Over half of all marriages end in divorce. This phrase has gone beyond being a simple statistic. It’s gone beyond a warning for young couples entering into matrimony. It’s reached the stage where most people in the U.S. consider it a simple great truism. If you get married, you’ve got a 50-50 shot at success—not odds that most professional Vegas gamblers would take. Divorce has become such a mainstay in our society that divorce lawyers in Colorado and in other states all over the Union enjoy almost “ho-hum” status on television commercials.
There are recent studies, however, that claim that a great number of divorces in our society may in fact be preventable. The truth, these studies say, is that only a small fraction of divorce cases come out of a long period of misery, abuse, or intense unhappiness in the relationship. As such, it may be advantageous for people to experiment with delaying divorce to give the relationship a chance for reconciliation.

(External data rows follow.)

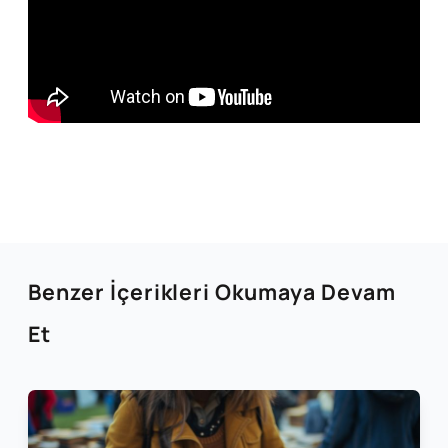
Benzer İçerikleri Okumaya Devam
Et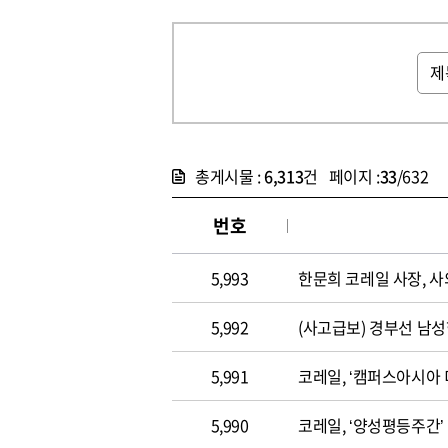
총게시물 :
6,313
건 페이지 :
33
/632
번호
5,993
한문희 코레일 사장, 사
5,992
(사고급보) 경부선 남
5,991
코레일, ‘캠퍼스아시아
5,990
코레일, ‘양성평등주간’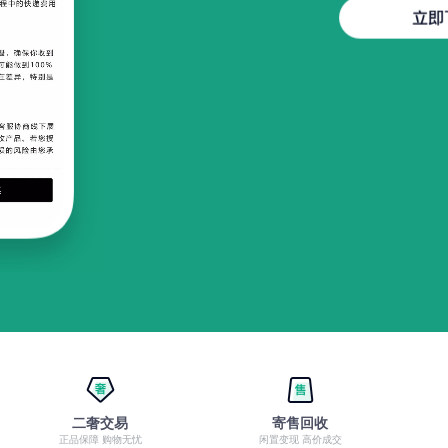
二奢交易
寄售回收
正品保障 购物无忧
闲置变现 高价成交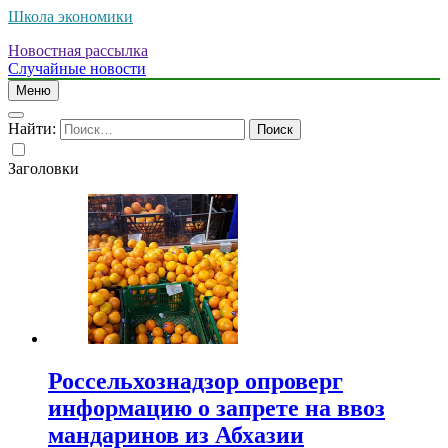
Школа экономики
Новостная рассылка
Случайные новости
Меню
Найти:
Заголовки
Россельхознадзор опроверг
информацию о запрете на ввоз
мандаринов из Абхазии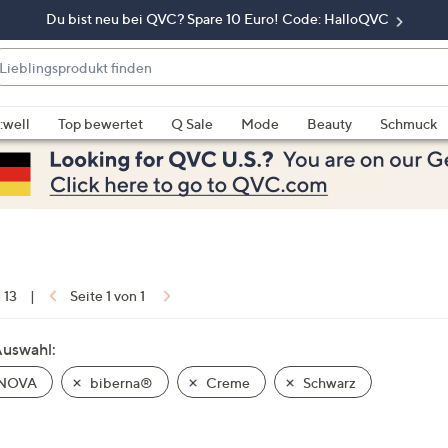
Du bist neu bei QVC? Spare 10 Euro! Code: HalloQVC
eblingsprodukt
nden
enn
rschläge
:well
Top bewertet
Q Sale
Mode
Beauty
Schmuck
rfügbar
nd,
erwenden
e
e
eiltasten
ach
n 13
|
Seite 1 von 1
ben
nd
Auswahl:
ach
NOVA
biberna®
Creme
Schwarz
nten
der
ischen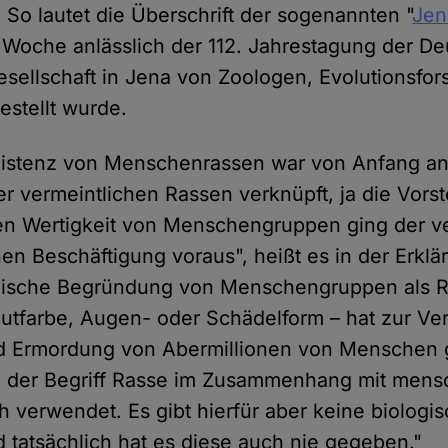
 So lautet die Überschrift der sogenannten "
Jen
Woche anlässlich der 112. Jahrestagung der D
sellschaft in Jena von Zoologen, Evolutionsfo
estellt wurde.
xistenz von Menschenrassen war von Anfang an 
r vermeintlichen Rassen verknüpft, ja die Vorst
en Wertigkeit von Menschengruppen ging der ve
en Beschäftigung voraus", heißt es in der Erklä
ogische Begründung von Menschengruppen als R
utfarbe, Augen- oder Schädelform – hat zur Ver
d Ermordung von Abermillionen von Menschen 
d der Begriff Rasse im Zusammenhang mit mens
h verwendet. Es gibt hierfür aber keine biologi
tatsächlich hat es diese auch nie gegeben."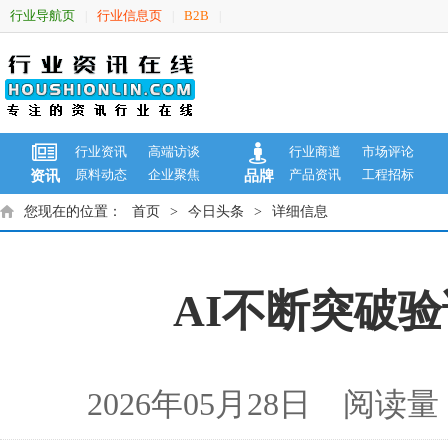
行业导航页
行业信息页
B2B
|
|
|
行业资讯
高端访谈
行业商道
市场评论
原料动态
企业聚焦
产品资讯
工程招标
资讯
品牌
您现在的位置：
首页
>
今日头条
>
详细信息
AI不断突破
2026年05月28日 阅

Studies show that the earlier in the process the couple is, the more likely they are to be open to such reconciliation.
This is huge news, as those inevitably the most damaged by divorce are offspring, who suffer when parents enter child custody battles as part of the process. Indeed, child custody issues can transform a crumbling marriage from salvageable to unresolvedly bitter.
Making a slight adjustment and adding a timeframe for the allowance of reconciliation between the couple, perhaps with counselors and family law attorneys acting as mediators between the couple could make a huge difference. Some are even calling for legislation to be passed to this effect—the legislation, called the Second Chance Act, would enact a mandatory one-year waiting period between filing for divorce and the actual process, and include education about reconciliation efforts during that time.
It’s an interesting prospect but one that requires much more study.